On March 11, Harry Style’s brand, Pleasing, posted cryptic tweets about its new launch, a collection called Shroom Bloom. “Shroom Bloom, in real life. London, New York and Los Angeles. More soon. Find your Pleasing,” the tweet read.
Then, on March 14 at noon, the brand posted three more tweets — this time, a location in New York City and times were included. “The Pleasing New York Shroom Bloom pop-up opens tomorrow at 345 Broome Street, New York, NY, 10013. We’ll be open on the 15th to 17th March: 4-8pm; 18th March: 2-8pm; 19th March: 11am-7pm; 20th March: 12-4pm. Find your Pleasing.”
So I went. I arrived at 345 Broome Street a little after 10 a.m. on March 15 to preview the space as press, six hours before it would open to the public. I found around 10 people, mostly women and young, already waiting. I spotted Pleasing merch and Harry Styles tour apparel.
When I stepped into the space, it felt quite bare. The back wall (pictured above) is a psychedelic tableau — you’ll surely see it all over social media. To the left is a rack of gender-neutral merch in pink and blue and yellow. To the right, a tiny shelf that features the six products in the new drop: four new shades of nail polish, an exfoliating serum and a hand and nail balm. Other than the cash register, the space leaves room for a crowd, which it will need. The pop-up’s lines stretched multiple city blocks, proving the power of Styles’s brand, even without him physically present.
Though I’ve reported on celebrity beauty brands for years, it still fascinates me to see how fans receive them and how much they do — or don’t — care about them. In Pleasing’s case, the answer is a lot.
I spoke to four fans outside the store, who had at least seven hours of waiting ahead of them, about why they were there. Two were there together but had become fast friends with the other two. My first question for the group was why they were not in school. “I did, in fact, email my directors that I would be missing class today,” said Pip Jones, 18.
“So, what brings you here?” I asked, prepared, but not fully for the emotionality of the responses.
“We all have been so emotionally attached to Harry, and now he’s doing this gender-neutral lifestyle brand. We are so proud of him, and we just want to support him,” said Nicole Feldman, 22. “He doesn’t need our support; he has so much money. But I’m genuinely so proud of him, and we just want to be here.”

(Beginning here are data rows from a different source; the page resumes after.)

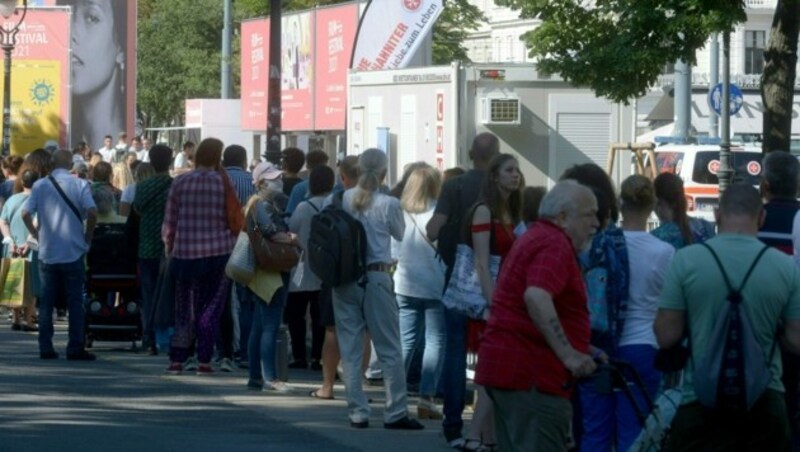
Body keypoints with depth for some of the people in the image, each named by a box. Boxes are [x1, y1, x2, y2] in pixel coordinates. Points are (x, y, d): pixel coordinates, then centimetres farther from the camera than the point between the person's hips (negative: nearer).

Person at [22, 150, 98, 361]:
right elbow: (92, 212, -15)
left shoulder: (40, 185, 2)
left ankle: (45, 347, 6)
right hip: (73, 253, -2)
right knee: (75, 302, 2)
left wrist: (37, 235, 6)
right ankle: (75, 348, -1)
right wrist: (87, 238, -2)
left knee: (46, 302, 8)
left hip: (47, 253, 2)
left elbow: (26, 213, -6)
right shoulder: (79, 185, -4)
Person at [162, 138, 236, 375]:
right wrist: (232, 240, 15)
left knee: (184, 309, 10)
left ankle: (176, 359, 5)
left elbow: (170, 222, 2)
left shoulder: (180, 183, -1)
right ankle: (204, 361, 1)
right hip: (218, 253, -1)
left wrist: (168, 245, 16)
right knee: (211, 308, 6)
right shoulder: (224, 182, -4)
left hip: (185, 253, 1)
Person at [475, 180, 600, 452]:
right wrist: (568, 354, -28)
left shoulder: (534, 238, 22)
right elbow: (536, 297, -29)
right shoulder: (556, 245, -12)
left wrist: (582, 348, 29)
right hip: (532, 373, -11)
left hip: (505, 366, 11)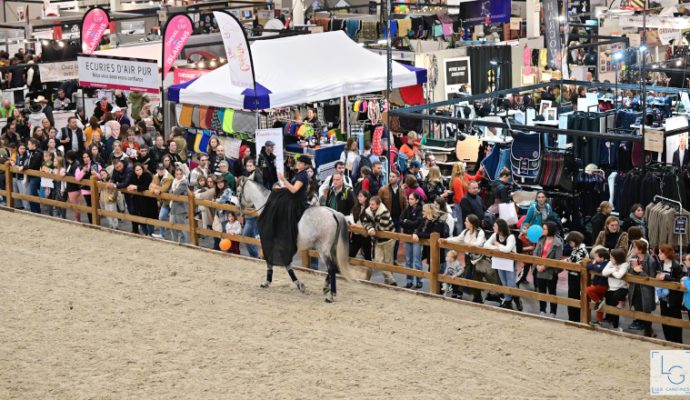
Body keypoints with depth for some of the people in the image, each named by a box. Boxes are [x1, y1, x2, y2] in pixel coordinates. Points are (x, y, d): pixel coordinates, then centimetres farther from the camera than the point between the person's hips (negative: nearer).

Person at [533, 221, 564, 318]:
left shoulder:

Feldman had purchased the first “drop” in its entirety: a $140 set including four nail polishes, a dual-ended lip and eye pen, and an illuminating serum. “I’m really privileged that I could afford that, without it being a stretch. It’s a lot for the whole thing. But I don’t regret it,” she said.

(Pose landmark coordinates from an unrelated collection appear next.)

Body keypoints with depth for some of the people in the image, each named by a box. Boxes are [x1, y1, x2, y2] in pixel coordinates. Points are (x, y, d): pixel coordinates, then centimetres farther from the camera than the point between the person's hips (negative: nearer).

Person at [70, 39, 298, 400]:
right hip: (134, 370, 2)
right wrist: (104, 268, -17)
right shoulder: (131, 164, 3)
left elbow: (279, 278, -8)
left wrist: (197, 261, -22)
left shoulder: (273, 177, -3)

The new group of friends was ready to spend more, too. Ali Bebry, 21, had intentionally kept her nails unmanicured so that she could use one of Pleasing’s new shades upon purchase. There are four new shades — a pale green, a beige-pink, a bright true red and a holographic glitter. The set of the four will cost $65.

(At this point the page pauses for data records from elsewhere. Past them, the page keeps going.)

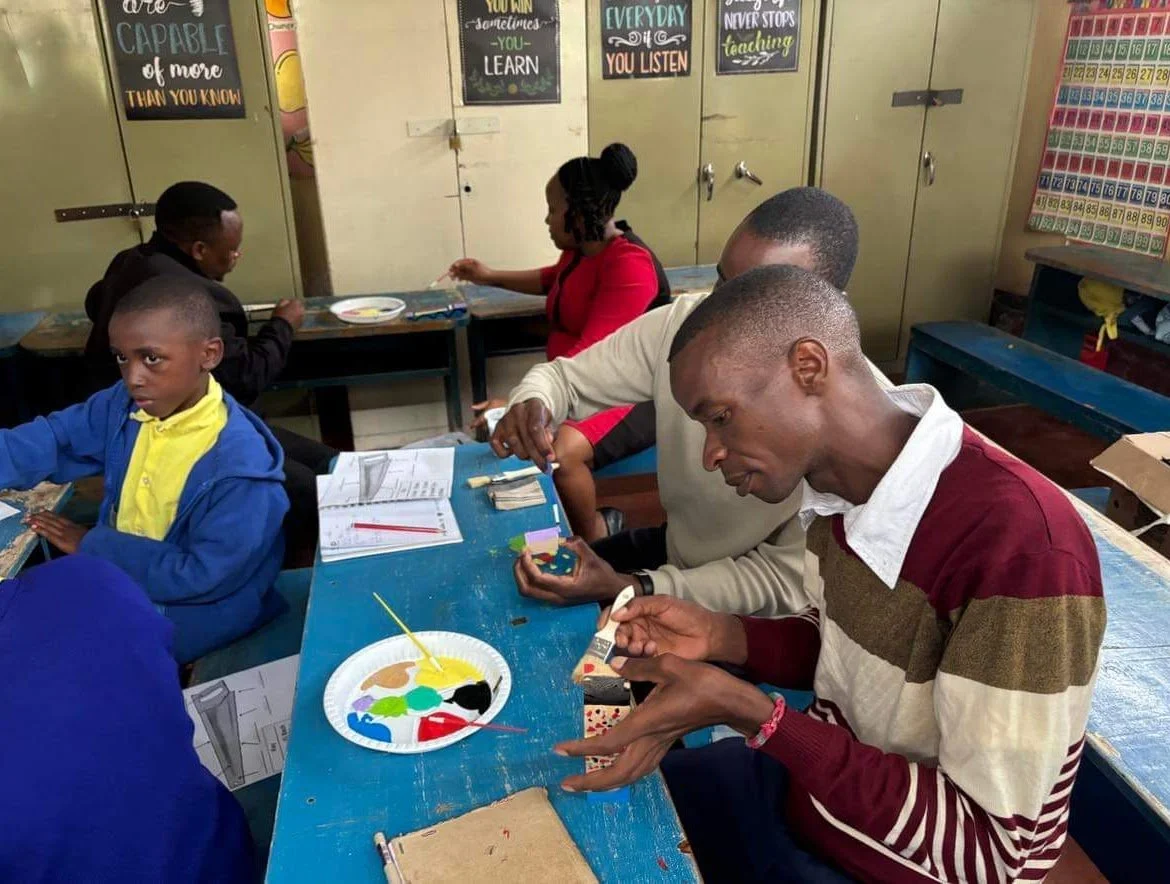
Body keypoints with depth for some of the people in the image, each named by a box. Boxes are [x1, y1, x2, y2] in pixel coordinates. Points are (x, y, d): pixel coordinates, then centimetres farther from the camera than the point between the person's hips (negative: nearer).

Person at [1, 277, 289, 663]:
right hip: (114, 578, 7)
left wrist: (94, 546, -17)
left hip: (189, 612, -7)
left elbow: (204, 576, -25)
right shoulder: (124, 404, -4)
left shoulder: (240, 465, -27)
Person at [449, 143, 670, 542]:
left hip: (629, 397, -9)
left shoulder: (630, 265, -24)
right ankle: (594, 522, 3)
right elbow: (551, 280, 32)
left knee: (559, 453, -35)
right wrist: (490, 277, 28)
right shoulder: (580, 249, 5)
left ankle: (596, 544, -6)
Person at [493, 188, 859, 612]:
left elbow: (787, 580, -22)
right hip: (674, 546, 5)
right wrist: (533, 404, -30)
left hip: (756, 622, -4)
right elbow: (563, 377, -5)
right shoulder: (684, 322, -17)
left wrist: (627, 589, -29)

I also asked if it felt cliché to see another celebrity beauty brand or if their love for Styles was enough to differentiate Pleasing from the pack. “It can be kind of cliché when celebrities release brands,” Bebry said. “But I massively appreciate the effort put into Pleasing to kind of separate from [Styles]. Obviously, people know about it on a mass level because he’s behind it. And now with Mick Fleetwood … wow,” she said, referring to the Shroom Bloom campaign starring the musician. I wondered aloud if this crowd was too young to know Fleetwood, but I should have known better. They followed Styles to his musical idols and followed suit in fandom.
“It’s nice to know he’s working with an ethical supply chain, sustainable materials and smaller artists — and the nail artists he works with to do advertisements are all smaller creators,” Bebry said. “It’s not just something where it’s him on a picture holding a bottle of nail polish saying, ‘Find my brand.’ It’s him putting his time behind a brand that means more than just him.”
The longer we spoke, it was hard not to buy into their enthusiasm. Parasocial relationships aside, even the skeptic in me was moved by their belief in Styles and the way he had inspired them through his music, advocacy and earnestness. During his recent tour, he made constant headlines for helping fans come out and telling a fan not to text a guy who was not nice to her.
“It’s so exciting to be a Harry fan. You meet friends and everything, but he inspires me every day to be a better person. Like, ‘‘Treat People With Kindness,'” Jones said, before adding, “He advocates for everybody. He advocates for human rights. I feel lucky to be a fan and lucky to live in a city where we get opportunities like this.”